**Excerpt to read:**
BRIEF DESCRIPTION OF THE DRAWINGS

For a better understanding of the invention, reference may be had to the preferred embodiments shown in the accompanying drawings, in which:

Fig. 1 shows an isometric view of a submersible fuse enclosure;

FIG. 2 shows an isometric view of the bottom portion of the enclosure of FIG. 1;

FIG. 3 shows an isometric view of the top portion of the enclosure of FIG. 1;

FIG. 4 shows a plan view of the bottom portion of the enclosure of FIG. 1;

FIG. 5 shows a side elevation of the enclosure portion shown in FIG. 4;

FIG. 6 shows a plan view of the top portion of the enclosure of FIG. 1;

FIG. 7 shows a side elevation of the enclosure portion shown in FIG. 6;

FIG. 8 shows a view of a portion of the outer surface of the top cover shown in FIGS. 6 and 7;

FIG. 9 shows a broken away portion, in section of a portion of the enclosure of FIG. 1 in the region where semiconductive paint is disposed in overlapping relationship with conductive paint;

FIG. 10 shows a sectional view, partially broken away of the enclosure of FIG. 1, at the place where the top portion is joined to the bottom portion; and

FIG. 11 shows a schematic circuit diagram of the indicator and fuse apparatus of the enclosure of FIG. 1.

DESCRIPTION OF THE PREFERRED EMBODIMENTS

Referring now to the drawings and FIG. 1 in particular, a submersible fuse assembly SFA is shown. The fuse assembly SFA comprises an enclosure constructed by joining a bottom fuse assembly enclosure portion 62 with a top fuse assembly enclosure portion 64 and sealing the surfaces of the jointure with an appropriate gasket 73. The assembled fuse enclosure SFA is disposed upon a mounting apparatus 80. There are shown two terminal assemblies 76 and 78 to which are serially connected a schematically shown source of alternating current S and load LD. Shown disposed on one portion of the cover 64 is an indicator assembly 84 in which is disposed a printed circuit card 85, the use of which will be described hereinafter. The entire enclosure assembly SFA is coated with an electrically conductive layer of paint 82 so that the entire outer surface of the assembly may be maintained at electrical ground potential for safety.

**Stored records:**
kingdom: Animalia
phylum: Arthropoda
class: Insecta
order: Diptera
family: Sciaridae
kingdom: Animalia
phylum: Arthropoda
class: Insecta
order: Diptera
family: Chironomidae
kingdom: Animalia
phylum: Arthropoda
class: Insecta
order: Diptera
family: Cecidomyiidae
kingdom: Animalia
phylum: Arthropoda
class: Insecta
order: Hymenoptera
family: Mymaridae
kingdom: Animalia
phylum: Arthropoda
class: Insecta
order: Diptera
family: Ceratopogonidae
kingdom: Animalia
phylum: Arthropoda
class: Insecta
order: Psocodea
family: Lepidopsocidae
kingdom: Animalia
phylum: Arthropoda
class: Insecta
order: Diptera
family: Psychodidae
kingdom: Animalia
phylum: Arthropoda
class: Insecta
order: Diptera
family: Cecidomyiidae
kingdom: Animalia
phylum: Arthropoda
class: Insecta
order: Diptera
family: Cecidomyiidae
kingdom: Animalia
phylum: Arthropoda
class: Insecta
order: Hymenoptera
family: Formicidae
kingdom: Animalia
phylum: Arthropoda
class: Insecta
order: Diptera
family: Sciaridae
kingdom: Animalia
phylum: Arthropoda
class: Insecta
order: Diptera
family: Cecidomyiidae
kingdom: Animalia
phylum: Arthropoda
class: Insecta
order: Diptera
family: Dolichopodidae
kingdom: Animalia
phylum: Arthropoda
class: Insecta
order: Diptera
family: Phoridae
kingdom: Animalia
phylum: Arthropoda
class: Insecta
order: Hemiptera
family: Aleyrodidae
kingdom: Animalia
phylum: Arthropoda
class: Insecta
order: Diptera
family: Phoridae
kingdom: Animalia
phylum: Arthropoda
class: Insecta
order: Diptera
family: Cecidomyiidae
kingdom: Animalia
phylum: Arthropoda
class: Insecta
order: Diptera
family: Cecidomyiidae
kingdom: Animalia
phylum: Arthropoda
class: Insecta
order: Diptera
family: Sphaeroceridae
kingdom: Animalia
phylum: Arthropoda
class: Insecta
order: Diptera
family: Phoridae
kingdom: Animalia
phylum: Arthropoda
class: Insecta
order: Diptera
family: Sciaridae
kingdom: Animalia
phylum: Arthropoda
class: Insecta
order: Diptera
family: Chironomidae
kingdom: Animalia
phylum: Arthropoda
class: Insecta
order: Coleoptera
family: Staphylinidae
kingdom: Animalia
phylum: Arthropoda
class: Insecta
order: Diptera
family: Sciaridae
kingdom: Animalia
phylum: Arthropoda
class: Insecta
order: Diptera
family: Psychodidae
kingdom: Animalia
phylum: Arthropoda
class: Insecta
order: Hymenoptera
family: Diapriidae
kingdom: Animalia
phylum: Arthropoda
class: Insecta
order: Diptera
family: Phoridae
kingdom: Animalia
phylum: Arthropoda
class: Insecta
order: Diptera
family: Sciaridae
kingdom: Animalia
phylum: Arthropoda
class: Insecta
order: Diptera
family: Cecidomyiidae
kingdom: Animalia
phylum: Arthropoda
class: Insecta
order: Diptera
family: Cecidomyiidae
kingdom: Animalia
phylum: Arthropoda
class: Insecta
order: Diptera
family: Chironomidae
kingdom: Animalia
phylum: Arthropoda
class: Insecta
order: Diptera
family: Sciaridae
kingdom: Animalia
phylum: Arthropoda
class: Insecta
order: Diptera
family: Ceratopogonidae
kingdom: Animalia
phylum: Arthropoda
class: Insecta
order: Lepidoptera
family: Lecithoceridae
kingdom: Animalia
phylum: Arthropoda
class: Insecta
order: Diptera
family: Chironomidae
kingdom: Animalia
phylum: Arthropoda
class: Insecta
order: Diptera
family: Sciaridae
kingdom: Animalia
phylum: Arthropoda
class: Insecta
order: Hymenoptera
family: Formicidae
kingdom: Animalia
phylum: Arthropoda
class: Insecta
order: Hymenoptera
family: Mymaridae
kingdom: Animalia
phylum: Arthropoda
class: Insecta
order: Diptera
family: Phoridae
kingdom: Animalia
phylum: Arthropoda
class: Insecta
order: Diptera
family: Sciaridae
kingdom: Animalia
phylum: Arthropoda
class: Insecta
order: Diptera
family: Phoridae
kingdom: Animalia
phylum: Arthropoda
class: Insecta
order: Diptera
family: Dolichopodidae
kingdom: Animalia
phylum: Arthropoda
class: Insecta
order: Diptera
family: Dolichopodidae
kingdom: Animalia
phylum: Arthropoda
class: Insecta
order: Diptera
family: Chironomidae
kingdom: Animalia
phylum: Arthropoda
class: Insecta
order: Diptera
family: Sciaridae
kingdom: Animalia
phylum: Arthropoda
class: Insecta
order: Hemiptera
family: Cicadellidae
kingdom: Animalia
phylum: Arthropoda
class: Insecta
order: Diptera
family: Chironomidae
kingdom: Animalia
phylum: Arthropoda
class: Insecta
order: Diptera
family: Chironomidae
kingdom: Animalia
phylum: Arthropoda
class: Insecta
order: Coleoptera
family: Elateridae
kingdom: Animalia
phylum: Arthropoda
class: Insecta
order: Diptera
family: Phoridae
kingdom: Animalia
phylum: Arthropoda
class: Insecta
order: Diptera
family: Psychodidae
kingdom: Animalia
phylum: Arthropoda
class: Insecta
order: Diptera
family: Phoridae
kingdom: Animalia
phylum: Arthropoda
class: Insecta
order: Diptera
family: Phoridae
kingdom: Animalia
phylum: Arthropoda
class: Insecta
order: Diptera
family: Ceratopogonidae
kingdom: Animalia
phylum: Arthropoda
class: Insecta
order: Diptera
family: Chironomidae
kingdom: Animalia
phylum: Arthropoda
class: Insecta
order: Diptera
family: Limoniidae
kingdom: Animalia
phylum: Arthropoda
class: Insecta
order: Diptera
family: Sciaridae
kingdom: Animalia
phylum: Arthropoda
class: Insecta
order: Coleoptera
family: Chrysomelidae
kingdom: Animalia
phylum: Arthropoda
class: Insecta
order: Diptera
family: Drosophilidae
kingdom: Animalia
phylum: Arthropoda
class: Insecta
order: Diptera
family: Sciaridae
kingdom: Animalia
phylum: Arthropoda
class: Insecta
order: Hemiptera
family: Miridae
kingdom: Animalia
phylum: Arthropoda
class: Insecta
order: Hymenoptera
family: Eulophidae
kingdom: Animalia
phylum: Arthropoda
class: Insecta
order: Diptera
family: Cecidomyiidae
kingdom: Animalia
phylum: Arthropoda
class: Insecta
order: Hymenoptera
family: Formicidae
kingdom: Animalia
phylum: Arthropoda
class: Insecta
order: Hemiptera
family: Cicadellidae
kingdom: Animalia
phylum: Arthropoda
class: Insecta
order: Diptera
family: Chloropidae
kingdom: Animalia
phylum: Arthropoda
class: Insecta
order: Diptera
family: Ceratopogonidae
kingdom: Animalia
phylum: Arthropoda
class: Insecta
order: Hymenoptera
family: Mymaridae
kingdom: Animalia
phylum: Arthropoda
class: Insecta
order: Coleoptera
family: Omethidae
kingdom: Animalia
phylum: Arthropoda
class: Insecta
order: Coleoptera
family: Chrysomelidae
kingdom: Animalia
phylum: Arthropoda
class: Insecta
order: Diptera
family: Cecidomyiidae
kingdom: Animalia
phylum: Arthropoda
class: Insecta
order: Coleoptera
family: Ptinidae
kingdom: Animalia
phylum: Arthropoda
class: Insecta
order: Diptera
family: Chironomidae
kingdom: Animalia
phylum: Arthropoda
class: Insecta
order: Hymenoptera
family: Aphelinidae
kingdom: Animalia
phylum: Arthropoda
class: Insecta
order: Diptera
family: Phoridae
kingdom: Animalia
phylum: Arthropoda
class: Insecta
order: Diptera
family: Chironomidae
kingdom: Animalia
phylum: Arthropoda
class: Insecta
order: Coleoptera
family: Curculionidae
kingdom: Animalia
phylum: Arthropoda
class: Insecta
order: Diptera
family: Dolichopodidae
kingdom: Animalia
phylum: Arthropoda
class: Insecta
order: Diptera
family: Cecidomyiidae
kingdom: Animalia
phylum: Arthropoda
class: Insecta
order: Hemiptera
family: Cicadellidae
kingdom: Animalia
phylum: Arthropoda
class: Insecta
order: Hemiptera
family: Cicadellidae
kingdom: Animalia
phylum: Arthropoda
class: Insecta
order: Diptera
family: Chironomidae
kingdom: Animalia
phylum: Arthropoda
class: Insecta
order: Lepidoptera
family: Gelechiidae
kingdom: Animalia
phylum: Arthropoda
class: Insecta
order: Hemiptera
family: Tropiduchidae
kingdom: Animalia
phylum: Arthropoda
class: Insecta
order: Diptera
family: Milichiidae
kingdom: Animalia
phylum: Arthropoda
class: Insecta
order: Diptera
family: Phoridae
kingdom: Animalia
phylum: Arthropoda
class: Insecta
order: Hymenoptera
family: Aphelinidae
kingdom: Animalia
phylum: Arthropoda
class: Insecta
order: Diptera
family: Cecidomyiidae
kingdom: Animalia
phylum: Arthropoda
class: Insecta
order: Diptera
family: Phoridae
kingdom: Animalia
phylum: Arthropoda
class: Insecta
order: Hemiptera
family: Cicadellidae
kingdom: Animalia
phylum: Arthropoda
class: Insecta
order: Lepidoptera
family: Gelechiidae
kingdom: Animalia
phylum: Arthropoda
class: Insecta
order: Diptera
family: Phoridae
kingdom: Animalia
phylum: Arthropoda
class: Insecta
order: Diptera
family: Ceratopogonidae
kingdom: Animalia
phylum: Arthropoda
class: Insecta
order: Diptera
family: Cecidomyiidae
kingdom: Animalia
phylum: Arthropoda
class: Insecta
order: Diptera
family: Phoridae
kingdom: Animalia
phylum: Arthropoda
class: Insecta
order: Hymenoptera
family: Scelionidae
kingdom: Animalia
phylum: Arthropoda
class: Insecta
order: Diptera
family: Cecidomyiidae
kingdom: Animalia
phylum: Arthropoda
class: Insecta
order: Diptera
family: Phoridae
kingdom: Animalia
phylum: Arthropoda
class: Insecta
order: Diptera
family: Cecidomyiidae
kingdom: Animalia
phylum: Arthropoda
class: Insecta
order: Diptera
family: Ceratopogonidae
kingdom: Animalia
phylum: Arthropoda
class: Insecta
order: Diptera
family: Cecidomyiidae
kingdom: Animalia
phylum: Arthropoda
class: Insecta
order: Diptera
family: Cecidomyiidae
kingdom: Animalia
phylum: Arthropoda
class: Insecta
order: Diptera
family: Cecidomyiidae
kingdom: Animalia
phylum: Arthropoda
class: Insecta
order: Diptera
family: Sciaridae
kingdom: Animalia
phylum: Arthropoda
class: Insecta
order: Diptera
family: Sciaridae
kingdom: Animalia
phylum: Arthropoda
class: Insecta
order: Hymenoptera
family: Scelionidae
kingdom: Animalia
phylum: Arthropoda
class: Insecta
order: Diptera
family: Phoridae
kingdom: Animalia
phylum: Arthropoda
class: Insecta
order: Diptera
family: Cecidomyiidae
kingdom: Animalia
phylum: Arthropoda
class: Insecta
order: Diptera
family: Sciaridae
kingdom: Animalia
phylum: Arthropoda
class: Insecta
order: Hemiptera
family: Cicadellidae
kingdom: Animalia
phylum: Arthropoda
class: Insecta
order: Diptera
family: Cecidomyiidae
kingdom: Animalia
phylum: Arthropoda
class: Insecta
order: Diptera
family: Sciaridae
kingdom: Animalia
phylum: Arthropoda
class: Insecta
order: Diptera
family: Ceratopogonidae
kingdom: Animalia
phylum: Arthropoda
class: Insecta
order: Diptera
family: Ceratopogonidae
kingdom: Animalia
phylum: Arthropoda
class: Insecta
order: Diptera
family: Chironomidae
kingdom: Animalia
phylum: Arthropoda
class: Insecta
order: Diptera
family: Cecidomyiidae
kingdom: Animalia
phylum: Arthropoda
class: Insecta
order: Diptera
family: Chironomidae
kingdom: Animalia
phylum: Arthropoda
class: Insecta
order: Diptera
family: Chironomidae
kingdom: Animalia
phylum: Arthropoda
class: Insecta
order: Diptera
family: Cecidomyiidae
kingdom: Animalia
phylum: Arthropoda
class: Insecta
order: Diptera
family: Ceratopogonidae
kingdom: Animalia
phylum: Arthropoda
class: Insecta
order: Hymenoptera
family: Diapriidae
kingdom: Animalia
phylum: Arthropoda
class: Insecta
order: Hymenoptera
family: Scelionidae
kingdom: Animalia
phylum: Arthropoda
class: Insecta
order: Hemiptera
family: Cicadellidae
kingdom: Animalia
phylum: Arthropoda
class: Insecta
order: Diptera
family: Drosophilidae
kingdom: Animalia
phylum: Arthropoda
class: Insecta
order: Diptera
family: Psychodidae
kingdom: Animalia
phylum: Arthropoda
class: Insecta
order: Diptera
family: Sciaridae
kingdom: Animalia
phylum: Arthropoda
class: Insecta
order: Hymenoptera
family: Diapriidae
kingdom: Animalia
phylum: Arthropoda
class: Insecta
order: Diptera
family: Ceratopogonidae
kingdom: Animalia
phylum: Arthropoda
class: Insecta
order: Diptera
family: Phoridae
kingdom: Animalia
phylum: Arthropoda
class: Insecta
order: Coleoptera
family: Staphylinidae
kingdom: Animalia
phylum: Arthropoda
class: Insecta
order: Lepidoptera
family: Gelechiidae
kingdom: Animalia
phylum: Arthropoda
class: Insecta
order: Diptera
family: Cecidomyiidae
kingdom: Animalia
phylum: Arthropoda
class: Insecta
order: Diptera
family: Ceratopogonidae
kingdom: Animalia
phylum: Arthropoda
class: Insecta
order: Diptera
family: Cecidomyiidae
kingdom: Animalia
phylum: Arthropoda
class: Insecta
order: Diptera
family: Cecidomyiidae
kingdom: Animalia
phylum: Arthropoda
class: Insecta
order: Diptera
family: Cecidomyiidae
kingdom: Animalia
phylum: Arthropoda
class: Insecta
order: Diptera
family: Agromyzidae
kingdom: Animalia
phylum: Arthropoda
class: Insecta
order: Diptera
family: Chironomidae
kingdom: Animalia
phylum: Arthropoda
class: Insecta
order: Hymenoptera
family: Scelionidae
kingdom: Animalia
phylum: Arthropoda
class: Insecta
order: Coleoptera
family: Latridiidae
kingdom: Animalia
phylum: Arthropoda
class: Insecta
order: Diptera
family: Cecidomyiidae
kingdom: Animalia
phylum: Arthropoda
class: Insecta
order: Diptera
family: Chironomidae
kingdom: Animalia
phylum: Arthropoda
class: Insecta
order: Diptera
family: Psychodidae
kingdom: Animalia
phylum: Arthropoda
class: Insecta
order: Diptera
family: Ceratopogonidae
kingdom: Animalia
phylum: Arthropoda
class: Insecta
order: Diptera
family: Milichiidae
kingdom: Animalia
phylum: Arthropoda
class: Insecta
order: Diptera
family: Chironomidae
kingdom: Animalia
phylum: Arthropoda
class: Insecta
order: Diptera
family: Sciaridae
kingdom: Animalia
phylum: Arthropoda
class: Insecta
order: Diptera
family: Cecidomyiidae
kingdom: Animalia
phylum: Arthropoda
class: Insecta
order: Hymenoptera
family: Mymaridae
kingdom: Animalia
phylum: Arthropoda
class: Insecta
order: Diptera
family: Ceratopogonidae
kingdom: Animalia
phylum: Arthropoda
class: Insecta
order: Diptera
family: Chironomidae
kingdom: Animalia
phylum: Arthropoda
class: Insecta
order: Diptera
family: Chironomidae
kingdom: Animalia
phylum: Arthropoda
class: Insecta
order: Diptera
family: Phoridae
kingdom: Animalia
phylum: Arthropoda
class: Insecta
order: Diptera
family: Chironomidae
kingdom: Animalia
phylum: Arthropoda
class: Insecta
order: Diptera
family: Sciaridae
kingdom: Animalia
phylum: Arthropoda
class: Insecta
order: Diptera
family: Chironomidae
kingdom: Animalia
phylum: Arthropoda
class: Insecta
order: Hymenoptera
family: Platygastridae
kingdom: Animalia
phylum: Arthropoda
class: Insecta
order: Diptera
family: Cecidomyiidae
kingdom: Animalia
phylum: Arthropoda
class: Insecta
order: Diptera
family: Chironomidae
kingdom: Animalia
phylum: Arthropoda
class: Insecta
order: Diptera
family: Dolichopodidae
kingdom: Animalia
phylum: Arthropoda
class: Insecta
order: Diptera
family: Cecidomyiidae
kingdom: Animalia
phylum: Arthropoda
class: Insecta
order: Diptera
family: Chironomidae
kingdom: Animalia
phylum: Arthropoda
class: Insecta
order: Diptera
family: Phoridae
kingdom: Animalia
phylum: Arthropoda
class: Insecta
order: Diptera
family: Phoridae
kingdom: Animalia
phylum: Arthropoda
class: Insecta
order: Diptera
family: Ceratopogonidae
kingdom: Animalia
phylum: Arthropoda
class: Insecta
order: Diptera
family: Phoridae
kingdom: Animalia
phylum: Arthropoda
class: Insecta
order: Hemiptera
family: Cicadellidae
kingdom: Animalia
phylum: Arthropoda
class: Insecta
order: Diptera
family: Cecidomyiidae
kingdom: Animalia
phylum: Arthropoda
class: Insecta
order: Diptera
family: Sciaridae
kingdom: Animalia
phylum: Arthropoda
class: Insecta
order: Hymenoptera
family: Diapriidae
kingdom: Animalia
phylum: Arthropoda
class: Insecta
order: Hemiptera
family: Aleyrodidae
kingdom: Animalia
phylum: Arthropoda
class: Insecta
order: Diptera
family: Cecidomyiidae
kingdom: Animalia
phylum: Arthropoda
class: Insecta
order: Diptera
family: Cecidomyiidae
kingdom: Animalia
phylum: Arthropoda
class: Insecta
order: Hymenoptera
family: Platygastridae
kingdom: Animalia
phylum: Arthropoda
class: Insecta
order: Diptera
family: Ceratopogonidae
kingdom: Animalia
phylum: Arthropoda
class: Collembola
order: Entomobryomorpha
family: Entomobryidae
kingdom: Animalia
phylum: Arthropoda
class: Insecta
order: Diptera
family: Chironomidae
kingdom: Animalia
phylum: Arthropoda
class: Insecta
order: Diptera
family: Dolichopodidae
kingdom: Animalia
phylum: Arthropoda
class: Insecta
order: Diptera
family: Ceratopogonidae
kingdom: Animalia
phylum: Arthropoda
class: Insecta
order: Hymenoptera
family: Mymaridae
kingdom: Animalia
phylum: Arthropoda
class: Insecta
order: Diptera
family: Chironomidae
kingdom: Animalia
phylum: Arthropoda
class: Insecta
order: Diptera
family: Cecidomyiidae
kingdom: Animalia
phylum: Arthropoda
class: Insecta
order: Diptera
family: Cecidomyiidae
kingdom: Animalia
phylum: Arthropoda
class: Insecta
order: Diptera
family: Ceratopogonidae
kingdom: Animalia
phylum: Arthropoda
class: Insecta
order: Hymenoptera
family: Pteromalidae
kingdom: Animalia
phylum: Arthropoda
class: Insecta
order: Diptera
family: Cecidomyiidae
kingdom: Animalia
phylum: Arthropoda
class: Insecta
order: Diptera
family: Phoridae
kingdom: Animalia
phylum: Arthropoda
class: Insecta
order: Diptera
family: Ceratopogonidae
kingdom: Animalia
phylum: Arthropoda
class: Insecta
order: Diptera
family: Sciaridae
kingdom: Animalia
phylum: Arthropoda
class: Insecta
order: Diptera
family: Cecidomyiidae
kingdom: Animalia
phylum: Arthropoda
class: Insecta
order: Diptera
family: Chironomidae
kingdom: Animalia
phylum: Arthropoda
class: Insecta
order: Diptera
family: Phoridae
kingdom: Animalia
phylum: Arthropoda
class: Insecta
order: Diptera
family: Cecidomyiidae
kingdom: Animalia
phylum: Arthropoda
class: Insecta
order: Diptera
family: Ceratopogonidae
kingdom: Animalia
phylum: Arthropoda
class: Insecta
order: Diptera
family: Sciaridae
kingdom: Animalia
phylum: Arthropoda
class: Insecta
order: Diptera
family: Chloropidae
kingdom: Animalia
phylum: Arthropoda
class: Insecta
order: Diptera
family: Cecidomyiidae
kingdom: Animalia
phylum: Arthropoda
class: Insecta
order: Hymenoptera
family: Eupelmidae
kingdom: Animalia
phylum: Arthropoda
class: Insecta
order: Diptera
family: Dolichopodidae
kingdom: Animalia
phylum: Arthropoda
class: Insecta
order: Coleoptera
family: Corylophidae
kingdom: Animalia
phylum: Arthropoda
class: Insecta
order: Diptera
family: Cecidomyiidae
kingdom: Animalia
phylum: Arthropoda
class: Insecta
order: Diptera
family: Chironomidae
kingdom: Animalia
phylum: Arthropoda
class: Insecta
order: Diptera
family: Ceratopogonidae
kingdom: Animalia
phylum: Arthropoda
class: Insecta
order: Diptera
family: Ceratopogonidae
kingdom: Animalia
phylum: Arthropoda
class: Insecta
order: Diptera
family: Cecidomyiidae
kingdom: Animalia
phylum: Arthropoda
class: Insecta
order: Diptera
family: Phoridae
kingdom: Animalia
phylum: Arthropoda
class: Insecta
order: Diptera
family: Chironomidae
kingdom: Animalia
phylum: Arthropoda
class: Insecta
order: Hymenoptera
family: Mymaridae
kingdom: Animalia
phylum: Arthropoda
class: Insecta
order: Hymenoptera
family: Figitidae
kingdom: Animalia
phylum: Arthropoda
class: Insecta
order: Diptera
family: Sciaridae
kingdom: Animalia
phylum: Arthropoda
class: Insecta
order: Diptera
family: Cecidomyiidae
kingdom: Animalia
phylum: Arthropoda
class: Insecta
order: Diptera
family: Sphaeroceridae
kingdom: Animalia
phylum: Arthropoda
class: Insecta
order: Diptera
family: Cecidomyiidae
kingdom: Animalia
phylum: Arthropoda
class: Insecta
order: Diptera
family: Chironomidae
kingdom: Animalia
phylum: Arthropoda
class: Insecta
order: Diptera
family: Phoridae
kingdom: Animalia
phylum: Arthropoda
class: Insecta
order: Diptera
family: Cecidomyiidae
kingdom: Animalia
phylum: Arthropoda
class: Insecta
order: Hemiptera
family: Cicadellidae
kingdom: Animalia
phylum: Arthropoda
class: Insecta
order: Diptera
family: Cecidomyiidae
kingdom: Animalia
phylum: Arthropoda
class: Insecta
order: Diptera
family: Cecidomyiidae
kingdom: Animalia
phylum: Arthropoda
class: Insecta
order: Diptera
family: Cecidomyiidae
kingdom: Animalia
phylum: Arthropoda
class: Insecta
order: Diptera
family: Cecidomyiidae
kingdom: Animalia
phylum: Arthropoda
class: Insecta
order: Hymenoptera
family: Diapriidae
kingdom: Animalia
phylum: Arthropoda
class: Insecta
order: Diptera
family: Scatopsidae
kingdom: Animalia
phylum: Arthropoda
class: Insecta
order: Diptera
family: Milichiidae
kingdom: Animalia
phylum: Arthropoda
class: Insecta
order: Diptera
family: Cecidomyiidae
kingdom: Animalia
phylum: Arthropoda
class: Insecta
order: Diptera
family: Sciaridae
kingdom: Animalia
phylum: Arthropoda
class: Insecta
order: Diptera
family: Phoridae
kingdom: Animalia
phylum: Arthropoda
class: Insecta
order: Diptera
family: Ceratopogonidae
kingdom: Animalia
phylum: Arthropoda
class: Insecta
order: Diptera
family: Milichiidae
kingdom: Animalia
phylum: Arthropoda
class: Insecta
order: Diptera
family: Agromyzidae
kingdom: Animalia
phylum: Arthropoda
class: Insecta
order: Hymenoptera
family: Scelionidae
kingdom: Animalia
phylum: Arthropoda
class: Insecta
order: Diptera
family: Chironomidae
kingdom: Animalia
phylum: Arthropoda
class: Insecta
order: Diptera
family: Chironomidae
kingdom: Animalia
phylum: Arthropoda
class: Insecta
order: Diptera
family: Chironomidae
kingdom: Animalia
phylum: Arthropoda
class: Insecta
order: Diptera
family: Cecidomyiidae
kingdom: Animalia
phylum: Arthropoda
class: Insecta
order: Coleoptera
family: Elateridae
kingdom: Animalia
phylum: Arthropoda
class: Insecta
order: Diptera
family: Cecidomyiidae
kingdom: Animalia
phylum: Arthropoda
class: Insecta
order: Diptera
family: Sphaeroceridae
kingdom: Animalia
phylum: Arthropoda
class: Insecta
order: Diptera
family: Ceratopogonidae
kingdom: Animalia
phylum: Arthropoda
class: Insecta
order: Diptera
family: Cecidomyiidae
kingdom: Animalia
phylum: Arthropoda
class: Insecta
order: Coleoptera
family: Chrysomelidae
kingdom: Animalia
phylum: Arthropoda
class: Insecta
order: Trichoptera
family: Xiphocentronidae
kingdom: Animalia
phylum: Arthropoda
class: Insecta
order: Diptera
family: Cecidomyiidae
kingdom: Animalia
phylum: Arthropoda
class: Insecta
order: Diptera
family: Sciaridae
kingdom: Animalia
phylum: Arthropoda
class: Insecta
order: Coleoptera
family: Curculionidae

**Task instructions:**
(a) Which figures does the fuse enclosure excerpt list as isometric views? Give each figure with what it shows.
(b) Pick up the fuse enclosure description after its final sentence and keep writing in the same style.

**Exercise responses:**
(a)
- FIG. 1: a submersible fuse enclosure
- FIG. 2: the bottom portion of the enclosure of FIG. 1
- FIG. 3: the top portion of the enclosure of FIG. 1

(b)
Referring now to FIG. 2, the lower portion 62 of the fuse enclosure assembly SFA is shown. The lower portion 62 has a fuse FC disposed therein. The fuse FC has two ferrules 56 and 58. The inner surface of the enclosure portion 62 is painted with a thin layer of conductive paint at regions 86 and 88. The main body of the enclosure portion 62 comprises electrically insulating material having a relatively high dielectric constant for electrical insulating purposes. The conductive paint regions 86 and 88 are disposed on the inner surface of that dielectric material. Disposed on the inner surface between the two sections of conductive paint 86 and 88 is a thin annular layer of semiconductive paint 90 which overlaps the conductive paint of regions 86 and 88 in marginally small regions 90b and 90a. Effectively, the semiconductive paint 90 electrically isolates the conductive inner surface 86 from the conductive inner surface 88. It will be noted that ferrule 56 is generally in the vicinity of the conductive electrical surface 86 and is electrically connected thereto at 56a and that ferrule 58 is the vicinity of the conductive surface 88 and is electrically connected thereto at 58a. A flat joining surface 70 is shown as well as openings 74a through which bolts or the like may protrude for fastening purposes.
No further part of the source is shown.